Unnamed: 0,name,gender,department,age
0,Alice,F,HR,25
1,Bob,M,IT,30
2,Charlie,,Finance,35
3,David,M,,40
4,Eve,F,HR,45


In [23]:
# By default, missing values are ignored
dummies_missing = pd.get_dummies(df_missing, columns=['gender', 'department'])
dummies_missing

Unnamed: 0,name,age,gender_F,gender_M,department_Finance,department_HR,department_IT
0,Alice,25,True,False,False,True,False
1,Bob,30,False,True,False,False,True
2,Charlie,35,False,False,True,False,False
3,David,40,False,True,False,False,False
4,Eve,45,True,False,False,True,False


In [24]:
# Add a column for missing values
dummies_missing_na = pd.get_dummies(df_missing, columns=['gender', 'department'], 
                                   dummy_na=True)
dummies_missing_na

Unnamed: 0,name,age,gender_F,gender_M,gender_nan,department_Finance,department_HR,department_IT,department_nan
0,Alice,25,True,False,False,False,True,False,False
1,Bob,30,False,True,False,False,False,True,False
2,Charlie,35,False,False,True,True,False,False,False
3,David,40,False,True,False,False,False,False,True
4,Eve,45,True,False,False,False,True,False,False


### Using Sparse Matrices for Efficiency

In [25]:
# Create a DataFrame with many categories
df_large = pd.DataFrame({
    'category': np.random.choice(['A', 'B', 'C', 'D', 'E', 'F', 'G', 'H', 'I', 'J'], 1000)
})

# Use sparse=True for memory efficiency
dummies_sparse = pd.get_dummies(df_large, sparse=True)

# Compare memory usage
dummies_dense = pd.get_dummies(df_large, sparse=False)

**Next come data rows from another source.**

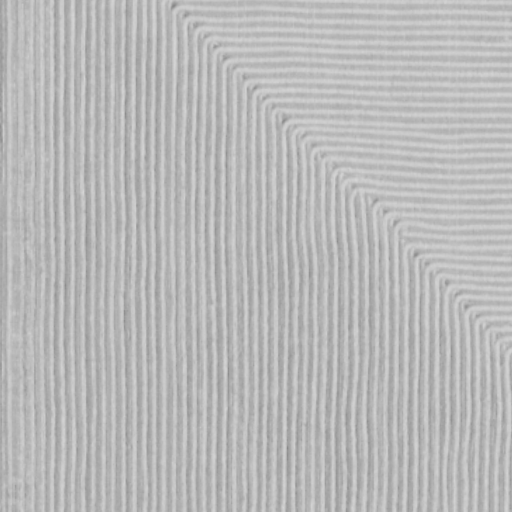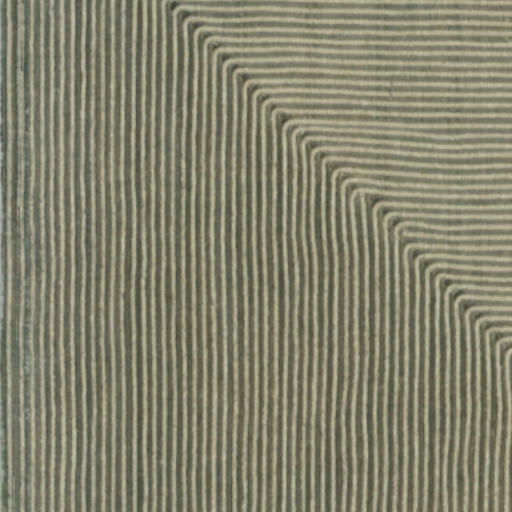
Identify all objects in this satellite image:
crop: (255, 255)
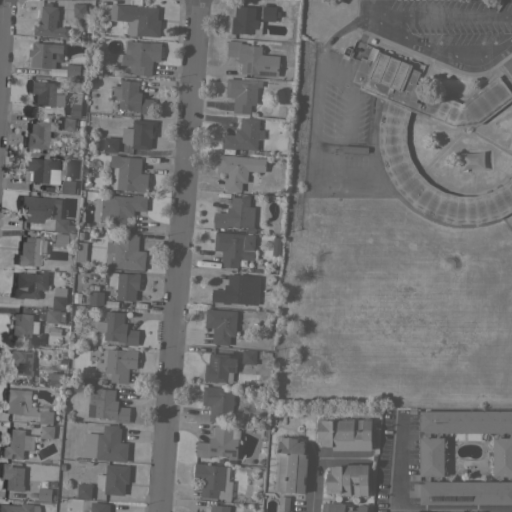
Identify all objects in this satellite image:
building: (79, 10)
building: (269, 12)
road: (432, 14)
road: (362, 18)
building: (137, 19)
building: (136, 20)
building: (243, 20)
building: (242, 21)
building: (49, 22)
building: (47, 24)
road: (337, 33)
road: (438, 50)
building: (43, 54)
building: (43, 56)
building: (141, 56)
building: (139, 57)
building: (253, 59)
building: (251, 60)
building: (508, 64)
rooftop solar panel: (248, 65)
building: (75, 71)
rooftop solar panel: (266, 73)
building: (383, 77)
building: (242, 93)
building: (44, 94)
building: (43, 95)
building: (241, 95)
building: (131, 97)
building: (128, 98)
building: (73, 104)
building: (67, 123)
building: (138, 134)
building: (36, 135)
building: (242, 135)
building: (34, 136)
building: (137, 137)
building: (241, 137)
building: (442, 142)
building: (110, 144)
building: (109, 146)
building: (354, 149)
road: (311, 154)
building: (237, 169)
building: (41, 170)
building: (236, 171)
building: (42, 172)
building: (127, 174)
building: (126, 176)
building: (68, 186)
building: (121, 208)
building: (118, 209)
building: (40, 211)
building: (43, 211)
building: (236, 214)
building: (234, 215)
building: (61, 239)
building: (231, 248)
building: (233, 249)
building: (30, 251)
building: (80, 251)
building: (29, 252)
building: (124, 252)
building: (123, 254)
road: (177, 256)
building: (28, 284)
building: (124, 284)
building: (27, 286)
building: (123, 286)
building: (237, 290)
building: (236, 291)
building: (58, 298)
building: (91, 298)
building: (95, 298)
building: (54, 316)
building: (51, 317)
building: (220, 324)
building: (22, 326)
building: (219, 326)
building: (21, 327)
building: (115, 328)
rooftop solar panel: (33, 329)
building: (114, 330)
building: (248, 356)
rooftop solar panel: (215, 359)
building: (21, 362)
building: (120, 363)
building: (18, 364)
building: (118, 365)
building: (219, 367)
building: (217, 368)
rooftop solar panel: (14, 370)
building: (53, 378)
building: (218, 402)
building: (217, 403)
building: (24, 405)
building: (106, 405)
building: (23, 407)
building: (104, 407)
building: (465, 421)
building: (465, 423)
building: (46, 431)
building: (44, 433)
building: (345, 433)
building: (16, 443)
building: (219, 443)
building: (105, 444)
building: (15, 445)
building: (217, 445)
building: (103, 446)
rooftop solar panel: (212, 448)
rooftop solar panel: (232, 451)
building: (431, 456)
building: (502, 456)
road: (345, 458)
building: (431, 458)
building: (502, 459)
road: (394, 462)
building: (290, 465)
building: (290, 467)
building: (11, 476)
road: (315, 477)
building: (11, 478)
building: (115, 479)
building: (347, 479)
building: (212, 480)
building: (113, 481)
building: (347, 481)
building: (211, 483)
building: (83, 490)
building: (82, 491)
building: (463, 492)
building: (44, 494)
building: (461, 494)
building: (43, 495)
building: (283, 504)
building: (281, 505)
building: (99, 507)
building: (342, 507)
building: (13, 508)
building: (19, 508)
building: (97, 508)
building: (219, 508)
building: (339, 508)
building: (216, 509)
road: (456, 509)
road: (480, 511)
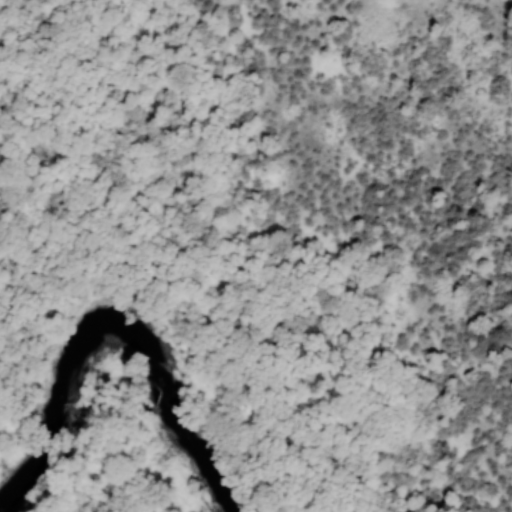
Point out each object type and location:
road: (135, 262)
park: (179, 265)
river: (122, 328)
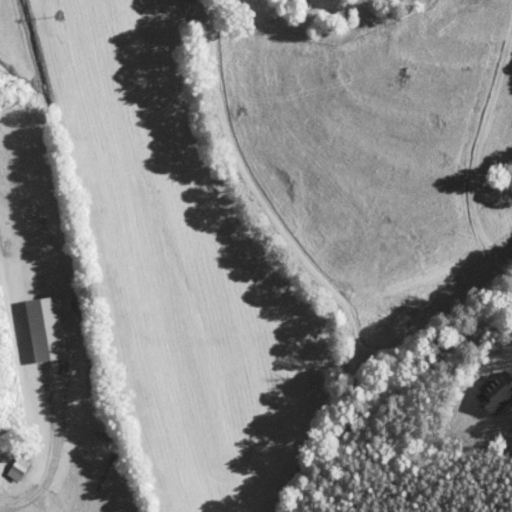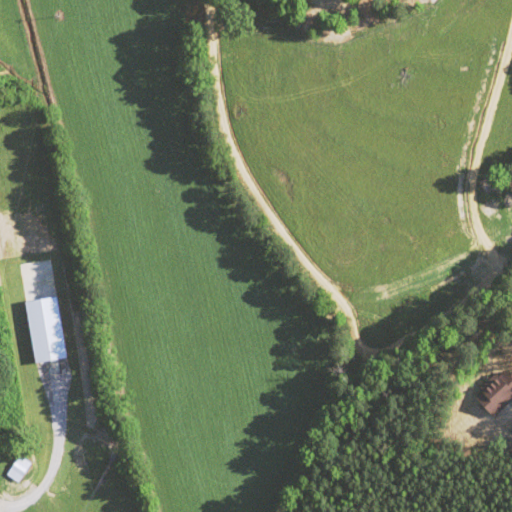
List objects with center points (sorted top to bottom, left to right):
building: (18, 469)
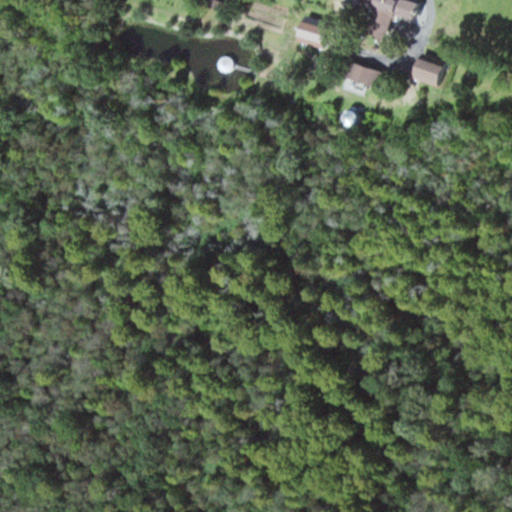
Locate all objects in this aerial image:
building: (398, 11)
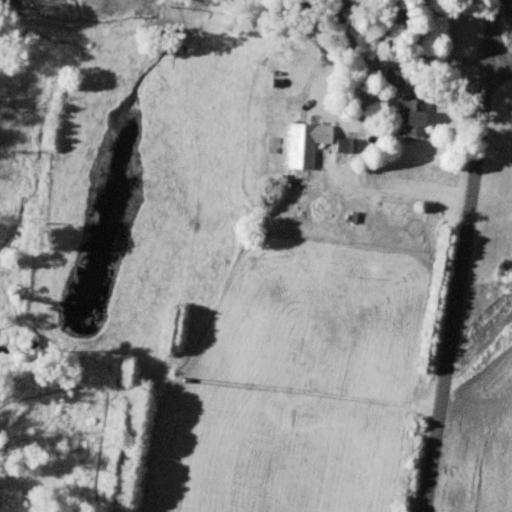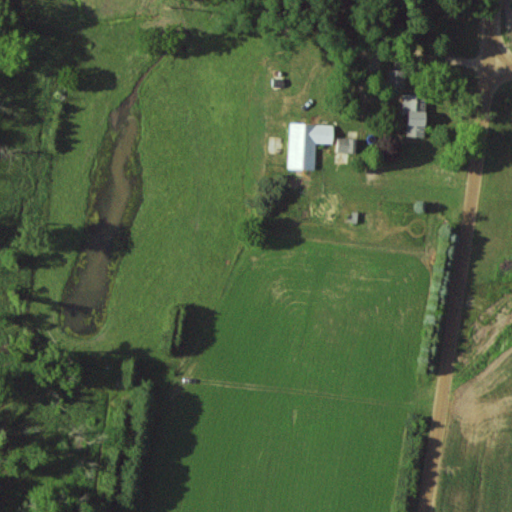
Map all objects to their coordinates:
road: (501, 70)
building: (392, 78)
building: (412, 118)
building: (306, 144)
building: (346, 145)
road: (463, 256)
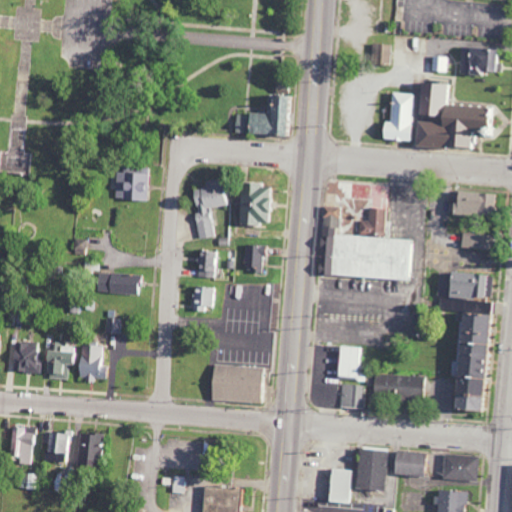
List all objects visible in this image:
road: (194, 39)
building: (380, 54)
building: (478, 61)
park: (147, 82)
building: (270, 118)
building: (396, 119)
building: (447, 120)
road: (412, 163)
building: (139, 186)
building: (251, 204)
building: (469, 204)
building: (208, 205)
road: (172, 219)
building: (363, 241)
building: (471, 241)
road: (304, 256)
building: (254, 257)
building: (208, 264)
building: (133, 284)
building: (204, 298)
building: (117, 326)
building: (465, 332)
building: (3, 353)
building: (31, 358)
building: (81, 361)
building: (350, 363)
building: (234, 382)
building: (397, 386)
building: (352, 396)
road: (255, 420)
building: (2, 436)
road: (505, 437)
building: (29, 441)
building: (62, 448)
building: (96, 450)
building: (406, 462)
building: (459, 467)
building: (369, 468)
building: (180, 484)
building: (339, 485)
building: (221, 499)
building: (450, 500)
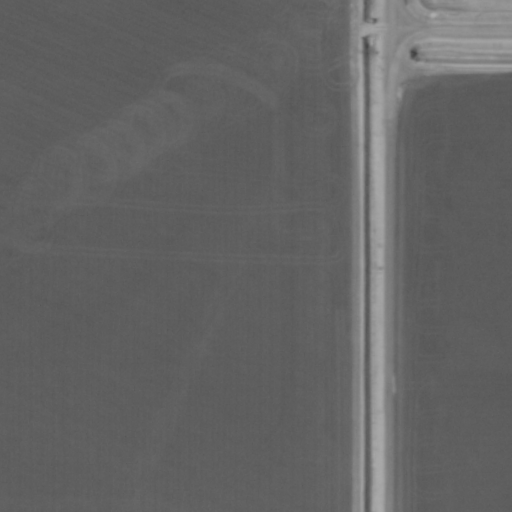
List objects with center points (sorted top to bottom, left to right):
crop: (255, 256)
road: (348, 256)
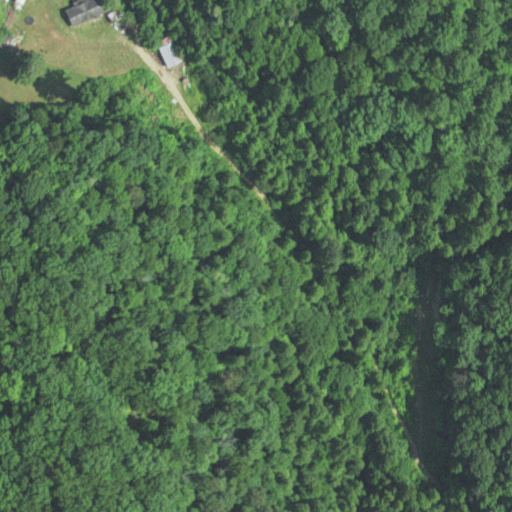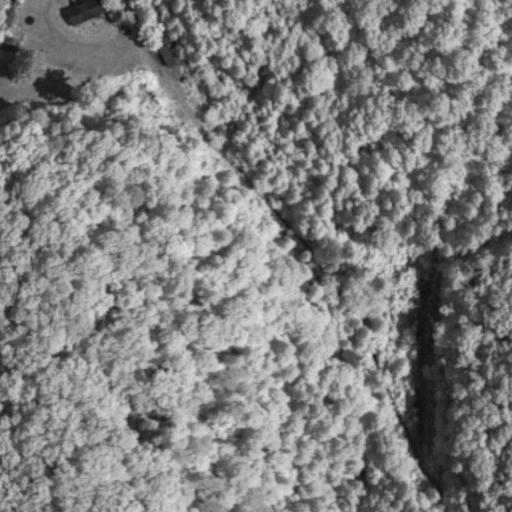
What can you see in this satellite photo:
building: (86, 11)
building: (169, 52)
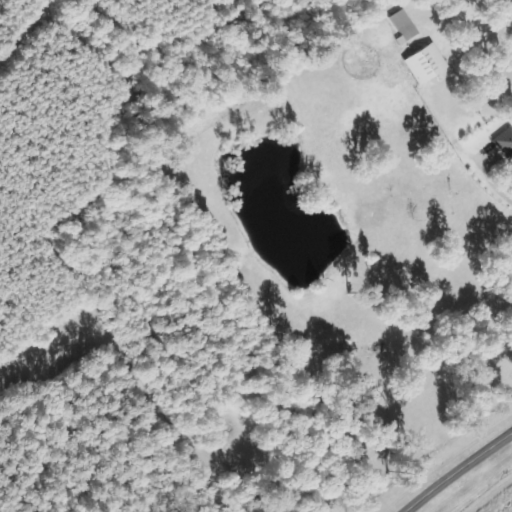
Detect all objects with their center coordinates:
building: (404, 28)
building: (425, 64)
building: (504, 144)
road: (460, 472)
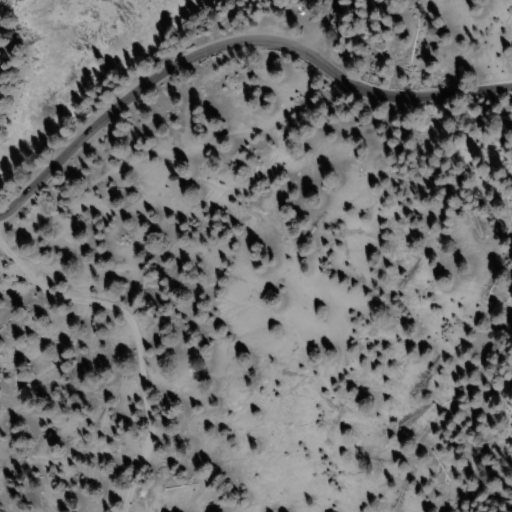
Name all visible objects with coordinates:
road: (312, 24)
road: (232, 41)
road: (159, 305)
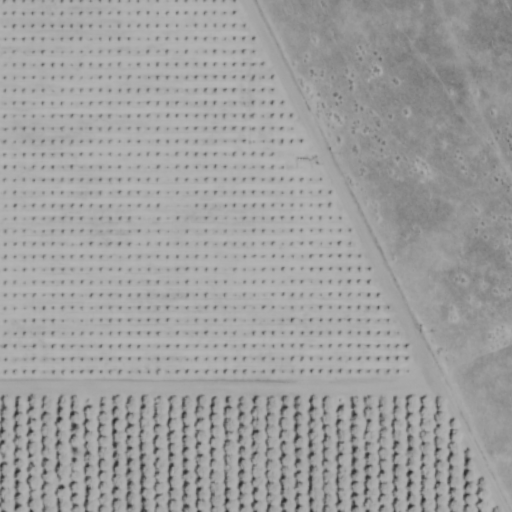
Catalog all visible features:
crop: (197, 285)
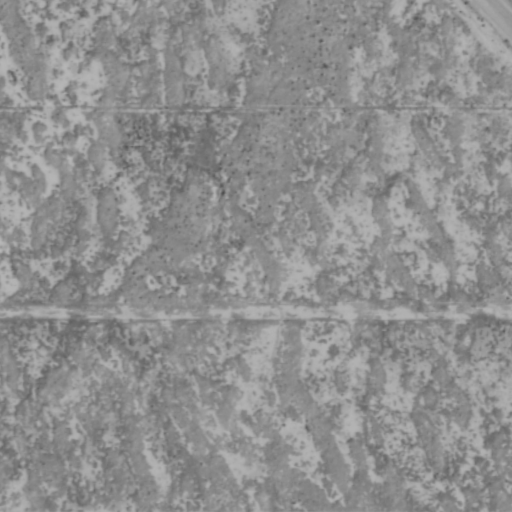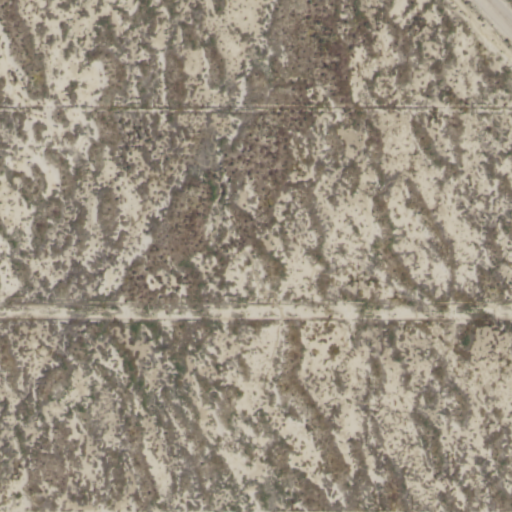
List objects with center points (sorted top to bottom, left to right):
road: (497, 15)
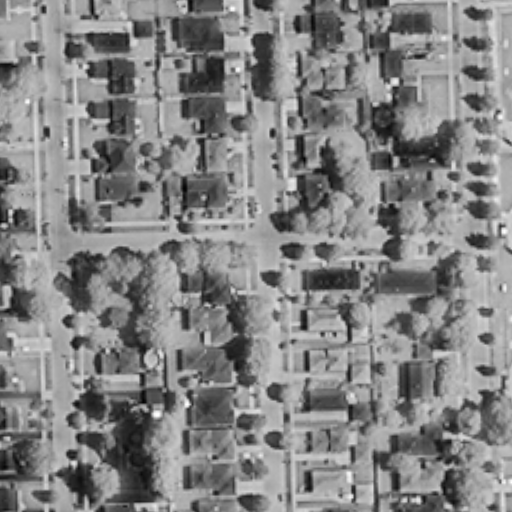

print(f"Sparse dummies memory usage: {dummies_sparse.memory_usage().sum() / 1024:.2f} KB")
print(f"Dense dummies memory usage: {dummies_dense.memory_usage().sum() / 1024:.2f} KB")

Sparse dummies memory usage: 5.01 KB
Dense dummies memory usage: 9.89 KB


##### Conclusion

In this notebook, we've explored:

1. Working with STATA files, including:
   - Reading STATA files with various options
   - Reading STATA files in chunks
   - Writing pandas DataFrames to STATA files

2. Advanced data manipulation with pandas.concat, including:
   - Basic concatenation
   - Concatenating DataFrames with different columns
   - Using the join parameter
   - Concatenating horizontally
   - Verifying integrity

3. Creating dummy variables with get_dummies, including:
   - Basic usage
   - Customizing dummy variable names with prefix
   - Dropping the first category
   - Handling missing values
   - Using sparse matrices for efficiency

These techniques are essential for data preparation and manipulation in data analysis and machine learning workflows.